As the t-shirts all around Beijing say, “I climbed the Great Wall of China.” This two-day hike was the activity I most looked forward to on this trip, and it completely lived up to my expectations. I heard constantly how crowded the Great Wall was. We must have done this right. On our first day, we only saw one other person in the entire four-hour hike.
Our hike began in Gubeikou, a tiny farming village. This place is clearly off the beaten path as there were barely any signs that this was a starting location for the Wall. The views from here were stunning. This section is unrestored and in many places falling apart due to years of disrepair and locals taking the bricks for their homes.
We hiked for about an hour and half before we stopped for lunch. Bill, our guide, had mentioned several times during the morning that he brought hamburgers for us. Because it is in my nature to be fixated on where I’ll be getting my next meal, I spent much of the hike wondering about the hamburgers. Where did he get them? Are they just sitting in Bill’s backpack? Or worse- does he have ground beef in his bag with a plan for a Wall cookout? Finally as we climbed a steep staircase to a watchtower, Bill announced we’d be stopping for lunch. A local woman was in the watchtower selling souvenirs and drinks. Could she be the one making us hamburgers? As we crouched down on support beams, Bill produced a brown McDonald’s bag from his pack. I have never been so happy to see those Golden Arches! Hamburgers, they were not. Instead, Bill pulled out a hash brown, a Filet-O-Fish and a McChicken. Chris took the Chicken, I took the fish. It was delicious.

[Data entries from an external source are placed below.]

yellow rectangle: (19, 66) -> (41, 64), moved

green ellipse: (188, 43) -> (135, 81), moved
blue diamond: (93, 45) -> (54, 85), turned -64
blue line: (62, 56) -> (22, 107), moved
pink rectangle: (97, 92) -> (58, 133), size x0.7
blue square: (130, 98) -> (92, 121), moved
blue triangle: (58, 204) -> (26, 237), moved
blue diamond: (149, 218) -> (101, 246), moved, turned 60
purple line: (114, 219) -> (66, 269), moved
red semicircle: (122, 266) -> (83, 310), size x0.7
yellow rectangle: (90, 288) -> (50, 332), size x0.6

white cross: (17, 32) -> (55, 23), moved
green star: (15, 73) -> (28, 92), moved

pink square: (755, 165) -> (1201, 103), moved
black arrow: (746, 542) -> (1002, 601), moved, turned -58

As we descended from that tower, Bill pointed to a military base along the Wall. Because of the base’s location, we were not allowed to walk along that section. Bill explained we’d walk down a valley along a path and then back up to the Wall. Easy enough, I figured. We quickly descended into thick forests, broken only by cornfields cleared into the valley floors. While there was a “path”, the vegetation was so thick I could barely see below my waist. At some point Chris announced, “The Wall really seems to be doing its job. The Chinese army is one side and us foreigners are the other.”
Finally, we were back up along the wall. The sun was high and we were hot! Cool breezes through the windows of the guard towers were often our only respite from the heat. Through the entire hike, Bill shared fascinating history tidbits about the Wall. Most interesting was to see how the wall continued to change throughout the journey from brick types to even mud at certain points.

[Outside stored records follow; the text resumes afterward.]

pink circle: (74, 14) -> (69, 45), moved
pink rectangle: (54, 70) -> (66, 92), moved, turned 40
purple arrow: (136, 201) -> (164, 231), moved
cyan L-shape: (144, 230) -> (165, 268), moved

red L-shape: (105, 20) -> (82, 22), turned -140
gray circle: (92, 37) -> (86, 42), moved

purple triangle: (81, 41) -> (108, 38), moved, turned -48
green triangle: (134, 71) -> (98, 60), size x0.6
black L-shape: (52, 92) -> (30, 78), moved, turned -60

After about 3 hours, I looked down at my feet only to notice that my trusty hiking boots looked a little funny. Upon closer inspection, I noticed the bottoms of both boots were coming off. We continued anyway, eventually coming to Jinshanling where we would be resting, eating, and sleeping.
We descended to a tiny outpost along the base of the Wall. Here we spent the night playing an extremely confusing Chinese card game, eating a delicious meal prepared by a local family, and relaxing. After nightfall, a van took the three of us – Bill, Chris, and I – up to the Wall with camping equipment. Up high in a watchtower we set up two tents and got ready for bed. For months, the prospect of sleeping on the Great Wall sounded thrilling. Now reality set in, and it was actually somewhat scary. We were at the highest point on top of a mountain in the summer where thunderstorms were frequent. To make matters worse, a very large metal table with several metal chairs sat only feet away from our tent. Throughout the night we could hear thunder and see lightning in the distance, but fortunately it never came our way. Chris kept saying that he heard critters scurrying around the outside of our tent, but I’d like to say that was just the wind. I must say I was relieved at daybreak.
We went back to the outpost in the morning where the same family served us a giant breakfast of congee, noodles, fried bread, stir-fried eggs, spicy tofu, and pickled vegetables. It was delicious!
Because of my broken boots, we changed our planned route. We were supposed to drive two hours to then do a four-hour hike. Because my boots were in such bad shape, our guide suggested we just hike from Jinshanling to Simatai. This would only be a two-hour hike. The nice man who owned the outpost near the wall provided rope and our driver, Mr. Zhi, helped tie my boots to their soles. Despite a noble effort, this only lasts about fifteen minutes. I ended up just pulling the soles off the boots completely. They became more like hiking slippers, but they did the job.
This two-hour hike was tough! The previous day was grueling, but this was far more difficult. Looking at photos of the Chinese countryside that is home to the Great Wall, you can see the undulating mountains. We walked up and down these mountains for two hours with small breaks here and there. Our photos do not properly capture the difficulty of this trek as were were either out of breath or on a steep section. Some parts of the Wall had stairs; other parts were more like rubble. We kept counting the guard towers, as we knew which one was our destination. How amazing it was to finally reach the end! Celebratory pictures were taken and my legs felt like jelly.
While my tale sounds dramatic, this experience was unforgettable and worth every moment.